Newly-elected Northland Regional Council member Geoff Crawford, chair of the Taumarere Flood Mitigation Working Group, says that unlike most flood mitigation projects it is not about trying to ‘tame’ nature. “This one is actually restoring the Otiria Stream to its natural flow in accordance with new national freshwater ‘Te Mana o te Wai’ principles.”

Both Otiria and Waiharakeke sit above thousands of years-old lava flows which have been too hard for the streams to carve deep channels into. This meant in extreme flooding situations 70% of the flow from the Otiria Stream and 80% from the Waiharakeke River would travel across the associated flood plains.

The Waiharakeke River falls off the lava flow at Pokapu Rd into a series of waterfalls and over the years has carved out a massive canyon increasing the crosssectional area from just 36 square metres at Pokapu Rd to more than 600 square metres at Otiria Marae.” Councillor Crawford says it was the community that had, several years ago, come up with the idea of returning the water to its natural flow (as it was before any built infrastructure) into an area historically much better able to cope with the large volumes of floodwater.

Stage I of the project – construction of the downstream section of a new $1.4 million 80-metre-long spillway at Otiria – was completed last year. Stage II is currently due for completion before Christmas this year and will see the replacement of an existing 18-metre-long road bridge with a new 60-metre structure, and effectively triple the flow of floodwaters that can pass beneath it.

“In previous floods this water would typically be diverted – in part by the existing bridge structure and railroad – downstream to land at Otiria and Moerewa.” A final and third stage will be completed at the same time as work on the bridge and will see excavation of the remaining 800-metres of spillway and the removal of the existing Pokapu Rd road bridge.

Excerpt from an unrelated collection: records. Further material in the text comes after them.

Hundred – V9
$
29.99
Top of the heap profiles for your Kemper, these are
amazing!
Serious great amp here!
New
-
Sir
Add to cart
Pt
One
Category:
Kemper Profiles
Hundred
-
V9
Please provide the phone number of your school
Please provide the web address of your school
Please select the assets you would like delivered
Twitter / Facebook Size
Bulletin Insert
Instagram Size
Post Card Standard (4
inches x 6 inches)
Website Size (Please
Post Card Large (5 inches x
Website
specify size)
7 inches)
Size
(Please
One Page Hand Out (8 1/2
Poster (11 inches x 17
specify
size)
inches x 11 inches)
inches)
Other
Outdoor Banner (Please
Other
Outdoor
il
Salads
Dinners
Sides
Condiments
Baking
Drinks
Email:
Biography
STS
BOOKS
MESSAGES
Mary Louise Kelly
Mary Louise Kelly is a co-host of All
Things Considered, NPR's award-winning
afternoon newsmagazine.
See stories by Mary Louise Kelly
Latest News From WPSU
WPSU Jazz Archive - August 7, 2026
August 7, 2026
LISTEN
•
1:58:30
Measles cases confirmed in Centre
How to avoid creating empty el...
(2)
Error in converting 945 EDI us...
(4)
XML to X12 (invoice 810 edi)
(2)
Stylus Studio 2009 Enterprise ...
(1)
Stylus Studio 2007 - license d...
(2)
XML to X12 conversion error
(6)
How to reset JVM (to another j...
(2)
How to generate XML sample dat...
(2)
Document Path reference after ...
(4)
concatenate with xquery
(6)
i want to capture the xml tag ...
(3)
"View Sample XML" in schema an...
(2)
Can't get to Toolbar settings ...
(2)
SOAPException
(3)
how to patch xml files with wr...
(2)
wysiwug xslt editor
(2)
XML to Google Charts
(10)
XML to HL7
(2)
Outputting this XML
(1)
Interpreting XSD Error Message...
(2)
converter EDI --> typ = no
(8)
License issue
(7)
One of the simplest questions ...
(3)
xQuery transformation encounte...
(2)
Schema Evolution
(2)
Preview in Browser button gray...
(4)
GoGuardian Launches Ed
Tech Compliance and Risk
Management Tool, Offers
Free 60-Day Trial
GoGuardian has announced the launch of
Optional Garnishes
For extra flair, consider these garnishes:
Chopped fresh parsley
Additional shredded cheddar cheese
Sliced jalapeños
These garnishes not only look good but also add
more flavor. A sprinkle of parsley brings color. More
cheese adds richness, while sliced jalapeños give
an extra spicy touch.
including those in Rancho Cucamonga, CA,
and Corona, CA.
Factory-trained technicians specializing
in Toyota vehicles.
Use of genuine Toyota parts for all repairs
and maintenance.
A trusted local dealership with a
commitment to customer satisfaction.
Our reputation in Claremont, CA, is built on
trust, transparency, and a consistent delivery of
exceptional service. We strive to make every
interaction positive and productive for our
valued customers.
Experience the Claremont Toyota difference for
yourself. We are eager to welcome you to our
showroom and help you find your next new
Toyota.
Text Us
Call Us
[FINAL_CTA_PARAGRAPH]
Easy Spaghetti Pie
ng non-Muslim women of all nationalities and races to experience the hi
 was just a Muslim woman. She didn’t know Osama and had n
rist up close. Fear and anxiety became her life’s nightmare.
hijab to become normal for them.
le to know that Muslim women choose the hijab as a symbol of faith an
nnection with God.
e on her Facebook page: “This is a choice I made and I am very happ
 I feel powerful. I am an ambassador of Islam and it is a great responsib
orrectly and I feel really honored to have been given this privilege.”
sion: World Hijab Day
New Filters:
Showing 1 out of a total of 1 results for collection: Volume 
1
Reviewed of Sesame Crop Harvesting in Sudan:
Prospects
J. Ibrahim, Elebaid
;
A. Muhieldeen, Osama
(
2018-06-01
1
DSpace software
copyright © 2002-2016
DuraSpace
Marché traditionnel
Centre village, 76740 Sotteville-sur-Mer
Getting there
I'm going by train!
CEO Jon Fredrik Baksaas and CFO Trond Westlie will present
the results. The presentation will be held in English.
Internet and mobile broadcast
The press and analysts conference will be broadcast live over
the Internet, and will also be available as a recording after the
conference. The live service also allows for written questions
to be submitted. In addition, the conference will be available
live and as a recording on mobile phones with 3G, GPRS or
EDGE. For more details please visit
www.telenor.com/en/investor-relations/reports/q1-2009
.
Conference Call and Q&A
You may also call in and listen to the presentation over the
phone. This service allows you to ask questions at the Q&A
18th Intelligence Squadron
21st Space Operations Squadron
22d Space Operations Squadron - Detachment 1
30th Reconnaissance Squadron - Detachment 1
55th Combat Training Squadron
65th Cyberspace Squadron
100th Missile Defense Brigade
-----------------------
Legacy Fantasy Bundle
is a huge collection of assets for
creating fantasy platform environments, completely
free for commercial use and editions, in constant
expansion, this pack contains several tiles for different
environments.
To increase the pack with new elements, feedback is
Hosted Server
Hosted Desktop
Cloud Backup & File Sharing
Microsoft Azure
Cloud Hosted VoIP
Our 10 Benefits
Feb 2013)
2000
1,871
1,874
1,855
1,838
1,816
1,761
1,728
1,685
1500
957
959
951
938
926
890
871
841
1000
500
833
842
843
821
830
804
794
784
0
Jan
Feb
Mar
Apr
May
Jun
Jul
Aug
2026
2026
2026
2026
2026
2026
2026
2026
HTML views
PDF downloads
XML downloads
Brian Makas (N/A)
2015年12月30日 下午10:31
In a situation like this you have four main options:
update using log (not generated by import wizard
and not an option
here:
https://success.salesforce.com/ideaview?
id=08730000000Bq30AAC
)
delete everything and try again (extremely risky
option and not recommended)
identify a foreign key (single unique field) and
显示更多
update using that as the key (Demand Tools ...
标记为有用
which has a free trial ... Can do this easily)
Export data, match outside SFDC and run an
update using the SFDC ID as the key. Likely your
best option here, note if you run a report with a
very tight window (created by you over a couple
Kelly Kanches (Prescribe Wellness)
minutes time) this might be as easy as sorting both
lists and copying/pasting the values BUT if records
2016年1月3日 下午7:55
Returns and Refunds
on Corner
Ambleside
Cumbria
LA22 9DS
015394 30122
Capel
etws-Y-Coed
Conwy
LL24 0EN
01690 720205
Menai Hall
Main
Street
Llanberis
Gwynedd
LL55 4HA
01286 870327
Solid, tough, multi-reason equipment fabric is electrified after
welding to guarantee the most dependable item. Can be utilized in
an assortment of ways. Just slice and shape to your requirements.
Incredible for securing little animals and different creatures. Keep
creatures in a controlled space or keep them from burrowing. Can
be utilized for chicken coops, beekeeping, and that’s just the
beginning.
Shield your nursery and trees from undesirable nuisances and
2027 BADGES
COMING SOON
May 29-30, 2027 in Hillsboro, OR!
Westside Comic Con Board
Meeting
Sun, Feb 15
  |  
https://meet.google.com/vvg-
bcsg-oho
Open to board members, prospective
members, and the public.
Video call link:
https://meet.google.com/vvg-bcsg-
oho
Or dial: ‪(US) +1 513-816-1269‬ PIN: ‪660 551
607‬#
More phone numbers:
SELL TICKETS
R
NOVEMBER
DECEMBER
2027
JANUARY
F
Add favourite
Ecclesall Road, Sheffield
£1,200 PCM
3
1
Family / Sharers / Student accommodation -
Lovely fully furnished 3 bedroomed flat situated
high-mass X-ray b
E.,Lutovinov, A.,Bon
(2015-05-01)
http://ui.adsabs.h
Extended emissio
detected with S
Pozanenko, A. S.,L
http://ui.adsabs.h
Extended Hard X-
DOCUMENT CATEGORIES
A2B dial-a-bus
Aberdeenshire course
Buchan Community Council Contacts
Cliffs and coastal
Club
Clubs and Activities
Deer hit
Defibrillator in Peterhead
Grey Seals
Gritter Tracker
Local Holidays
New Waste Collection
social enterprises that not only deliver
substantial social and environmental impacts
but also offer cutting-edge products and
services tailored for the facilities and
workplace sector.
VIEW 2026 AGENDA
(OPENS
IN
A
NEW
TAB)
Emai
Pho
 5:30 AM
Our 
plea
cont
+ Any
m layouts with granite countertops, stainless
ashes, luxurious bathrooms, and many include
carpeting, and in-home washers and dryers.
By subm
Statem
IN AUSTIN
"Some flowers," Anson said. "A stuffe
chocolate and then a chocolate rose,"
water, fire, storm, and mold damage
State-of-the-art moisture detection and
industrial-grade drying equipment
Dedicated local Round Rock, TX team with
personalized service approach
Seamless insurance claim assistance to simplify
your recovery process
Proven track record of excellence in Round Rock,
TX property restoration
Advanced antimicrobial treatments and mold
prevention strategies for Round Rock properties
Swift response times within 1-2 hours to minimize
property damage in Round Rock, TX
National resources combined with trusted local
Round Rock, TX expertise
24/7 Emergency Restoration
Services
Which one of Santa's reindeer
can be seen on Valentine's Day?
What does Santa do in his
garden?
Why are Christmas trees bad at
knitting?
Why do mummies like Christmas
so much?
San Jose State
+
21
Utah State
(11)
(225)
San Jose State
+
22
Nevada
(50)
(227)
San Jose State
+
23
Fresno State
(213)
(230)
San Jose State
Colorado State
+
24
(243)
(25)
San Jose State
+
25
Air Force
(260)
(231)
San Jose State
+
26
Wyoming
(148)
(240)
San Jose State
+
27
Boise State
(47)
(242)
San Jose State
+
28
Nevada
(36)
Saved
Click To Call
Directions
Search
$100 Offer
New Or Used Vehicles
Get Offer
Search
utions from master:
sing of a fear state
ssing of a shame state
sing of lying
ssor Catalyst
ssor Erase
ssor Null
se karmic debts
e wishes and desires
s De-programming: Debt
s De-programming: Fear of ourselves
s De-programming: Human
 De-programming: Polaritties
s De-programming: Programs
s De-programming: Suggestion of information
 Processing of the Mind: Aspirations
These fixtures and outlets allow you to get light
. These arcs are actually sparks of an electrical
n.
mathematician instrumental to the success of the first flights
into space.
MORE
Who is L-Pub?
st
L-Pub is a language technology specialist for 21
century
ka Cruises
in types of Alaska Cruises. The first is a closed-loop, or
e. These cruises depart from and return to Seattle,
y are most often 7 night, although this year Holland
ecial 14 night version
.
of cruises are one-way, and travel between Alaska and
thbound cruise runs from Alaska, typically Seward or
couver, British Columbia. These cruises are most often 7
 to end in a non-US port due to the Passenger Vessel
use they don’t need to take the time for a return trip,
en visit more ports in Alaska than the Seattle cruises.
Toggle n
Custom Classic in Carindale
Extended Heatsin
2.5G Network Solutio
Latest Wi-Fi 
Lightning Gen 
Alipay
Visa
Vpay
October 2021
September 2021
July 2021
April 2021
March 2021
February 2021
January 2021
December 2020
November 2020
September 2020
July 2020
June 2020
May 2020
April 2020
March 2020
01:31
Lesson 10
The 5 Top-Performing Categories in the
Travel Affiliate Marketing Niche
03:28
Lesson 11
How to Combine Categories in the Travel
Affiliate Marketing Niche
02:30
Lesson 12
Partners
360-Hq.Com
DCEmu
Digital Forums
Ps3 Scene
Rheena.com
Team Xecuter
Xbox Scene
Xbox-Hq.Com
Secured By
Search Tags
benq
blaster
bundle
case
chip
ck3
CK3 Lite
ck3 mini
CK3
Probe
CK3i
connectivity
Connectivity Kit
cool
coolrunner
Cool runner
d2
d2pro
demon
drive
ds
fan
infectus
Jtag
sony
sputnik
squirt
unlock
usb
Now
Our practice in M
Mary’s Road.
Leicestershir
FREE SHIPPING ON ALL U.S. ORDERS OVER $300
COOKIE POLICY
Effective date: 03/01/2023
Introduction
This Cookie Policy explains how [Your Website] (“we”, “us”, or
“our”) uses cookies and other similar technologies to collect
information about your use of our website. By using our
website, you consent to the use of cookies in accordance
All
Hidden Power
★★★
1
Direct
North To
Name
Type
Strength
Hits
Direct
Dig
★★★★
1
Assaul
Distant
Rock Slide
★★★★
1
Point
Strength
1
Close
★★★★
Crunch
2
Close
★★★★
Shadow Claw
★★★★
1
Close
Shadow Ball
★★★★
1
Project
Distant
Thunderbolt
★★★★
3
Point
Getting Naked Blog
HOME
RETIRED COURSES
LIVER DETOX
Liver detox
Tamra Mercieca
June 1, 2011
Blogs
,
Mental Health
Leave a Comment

The works cumulatively mean that in a flood, most of the water will be sent down the new spillway and into the Waiharakeke River past the lava flow, where the river is considerably wider and deeper.

The $7M total cost of the project is being funded 57% by Kānoa, the Regional Economic Development & Investment Unit, with another 28% met through targeted local and regionwide Northland Regional Council River rates. In recent months the project has secured a final 13% ($1M) from the Far North District Council’s ‘Better Off Fund’. When the project is finished, water will once again flow into the places it had for thousands of years before human influences.